• EXERCISE PROMPT: Please rewrite every line of the listing below, changing "common name" to "vernacular name" and keeping everything else unchanged.

• PROVIDED DATA:
□ □ □ □
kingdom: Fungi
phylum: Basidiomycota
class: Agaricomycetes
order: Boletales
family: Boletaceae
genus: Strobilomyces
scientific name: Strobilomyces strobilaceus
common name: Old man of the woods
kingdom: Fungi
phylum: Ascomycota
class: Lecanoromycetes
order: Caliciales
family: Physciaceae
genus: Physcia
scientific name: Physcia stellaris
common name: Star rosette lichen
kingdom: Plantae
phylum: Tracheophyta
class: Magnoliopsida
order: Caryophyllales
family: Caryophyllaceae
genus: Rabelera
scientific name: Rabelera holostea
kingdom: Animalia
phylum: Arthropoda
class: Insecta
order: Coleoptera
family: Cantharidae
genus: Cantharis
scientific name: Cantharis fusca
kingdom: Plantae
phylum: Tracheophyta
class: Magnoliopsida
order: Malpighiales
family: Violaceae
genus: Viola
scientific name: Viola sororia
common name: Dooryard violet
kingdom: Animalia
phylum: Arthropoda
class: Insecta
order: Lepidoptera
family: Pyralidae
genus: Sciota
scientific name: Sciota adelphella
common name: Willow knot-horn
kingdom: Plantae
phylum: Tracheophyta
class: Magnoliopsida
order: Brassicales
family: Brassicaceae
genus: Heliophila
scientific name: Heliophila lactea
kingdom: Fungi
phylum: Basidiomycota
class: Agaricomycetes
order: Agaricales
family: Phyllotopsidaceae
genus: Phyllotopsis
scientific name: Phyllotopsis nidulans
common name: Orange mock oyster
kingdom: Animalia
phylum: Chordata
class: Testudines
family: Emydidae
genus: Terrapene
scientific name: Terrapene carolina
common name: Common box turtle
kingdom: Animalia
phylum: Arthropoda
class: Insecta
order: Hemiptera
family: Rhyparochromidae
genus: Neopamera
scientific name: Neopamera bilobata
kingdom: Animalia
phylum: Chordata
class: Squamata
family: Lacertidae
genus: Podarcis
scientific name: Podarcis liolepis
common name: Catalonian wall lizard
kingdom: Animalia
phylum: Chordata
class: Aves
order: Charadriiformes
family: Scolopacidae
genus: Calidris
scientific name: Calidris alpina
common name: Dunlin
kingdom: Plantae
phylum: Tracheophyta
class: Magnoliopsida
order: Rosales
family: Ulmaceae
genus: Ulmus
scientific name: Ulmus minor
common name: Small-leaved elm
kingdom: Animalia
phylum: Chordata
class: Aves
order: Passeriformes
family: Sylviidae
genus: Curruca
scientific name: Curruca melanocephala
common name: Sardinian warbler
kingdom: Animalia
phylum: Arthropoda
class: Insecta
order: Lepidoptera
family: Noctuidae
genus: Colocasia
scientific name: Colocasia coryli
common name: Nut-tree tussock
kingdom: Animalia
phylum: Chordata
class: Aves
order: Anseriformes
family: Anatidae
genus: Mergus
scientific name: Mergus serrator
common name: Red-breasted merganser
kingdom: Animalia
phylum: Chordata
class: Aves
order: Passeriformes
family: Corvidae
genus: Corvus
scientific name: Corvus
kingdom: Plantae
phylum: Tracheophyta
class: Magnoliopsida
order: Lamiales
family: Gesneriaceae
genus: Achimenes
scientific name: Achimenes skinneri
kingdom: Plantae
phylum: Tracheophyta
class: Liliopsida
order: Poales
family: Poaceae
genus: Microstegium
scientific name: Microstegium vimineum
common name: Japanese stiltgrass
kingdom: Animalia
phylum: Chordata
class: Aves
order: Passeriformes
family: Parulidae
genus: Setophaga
□ □ □ □
• COMPLETE ANSWER:
kingdom: Fungi
phylum: Basidiomycota
class: Agaricomycetes
order: Boletales
family: Boletaceae
genus: Strobilomyces
scientific name: Strobilomyces strobilaceus
vernacular name: Old man of the woods
kingdom: Fungi
phylum: Ascomycota
class: Lecanoromycetes
order: Caliciales
family: Physciaceae
genus: Physcia
scientific name: Physcia stellaris
vernacular name: Star rosette lichen
kingdom: Plantae
phylum: Tracheophyta
class: Magnoliopsida
order: Caryophyllales
family: Caryophyllaceae
genus: Rabelera
scientific name: Rabelera holostea
kingdom: Animalia
phylum: Arthropoda
class: Insecta
order: Coleoptera
family: Cantharidae
genus: Cantharis
scientific name: Cantharis fusca
kingdom: Plantae
phylum: Tracheophyta
class: Magnoliopsida
order: Malpighiales
family: Violaceae
genus: Viola
scientific name: Viola sororia
vernacular name: Dooryard violet
kingdom: Animalia
phylum: Arthropoda
class: Insecta
order: Lepidoptera
family: Pyralidae
genus: Sciota
scientific name: Sciota adelphella
vernacular name: Willow knot-horn
kingdom: Plantae
phylum: Tracheophyta
class: Magnoliopsida
order: Brassicales
family: Brassicaceae
genus: Heliophila
scientific name: Heliophila lactea
kingdom: Fungi
phylum: Basidiomycota
class: Agaricomycetes
order: Agaricales
family: Phyllotopsidaceae
genus: Phyllotopsis
scientific name: Phyllotopsis nidulans
vernacular name: Orange mock oyster
kingdom: Animalia
phylum: Chordata
class: Testudines
family: Emydidae
genus: Terrapene
scientific name: Terrapene carolina
vernacular name: Common box turtle
kingdom: Animalia
phylum: Arthropoda
class: Insecta
order: Hemiptera
family: Rhyparochromidae
genus: Neopamera
scientific name: Neopamera bilobata
kingdom: Animalia
phylum: Chordata
class: Squamata
family: Lacertidae
genus: Podarcis
scientific name: Podarcis liolepis
vernacular name: Catalonian wall lizard
kingdom: Animalia
phylum: Chordata
class: Aves
order: Charadriiformes
family: Scolopacidae
genus: Calidris
scientific name: Calidris alpina
vernacular name: Dunlin
kingdom: Plantae
phylum: Tracheophyta
class: Magnoliopsida
order: Rosales
family: Ulmaceae
genus: Ulmus
scientific name: Ulmus minor
vernacular name: Small-leaved elm
kingdom: Animalia
phylum: Chordata
class: Aves
order: Passeriformes
family: Sylviidae
genus: Curruca
scientific name: Curruca melanocephala
vernacular name: Sardinian warbler
kingdom: Animalia
phylum: Arthropoda
class: Insecta
order: Lepidoptera
family: Noctuidae
genus: Colocasia
scientific name: Colocasia coryli
vernacular name: Nut-tree tussock
kingdom: Animalia
phylum: Chordata
class: Aves
order: Anseriformes
family: Anatidae
genus: Mergus
scientific name: Mergus serrator
vernacular name: Red-breasted merganser
kingdom: Animalia
phylum: Chordata
class: Aves
order: Passeriformes
family: Corvidae
genus: Corvus
scientific name: Corvus
kingdom: Plantae
phylum: Tracheophyta
class: Magnoliopsida
order: Lamiales
family: Gesneriaceae
genus: Achimenes
scientific name: Achimenes skinneri
kingdom: Plantae
phylum: Tracheophyta
class: Liliopsida
order: Poales
family: Poaceae
genus: Microstegium
scientific name: Microstegium vimineum
vernacular name: Japanese stiltgrass
kingdom: Animalia
phylum: Chordata
class: Aves
order: Passeriformes
family: Parulidae
genus: Setophaga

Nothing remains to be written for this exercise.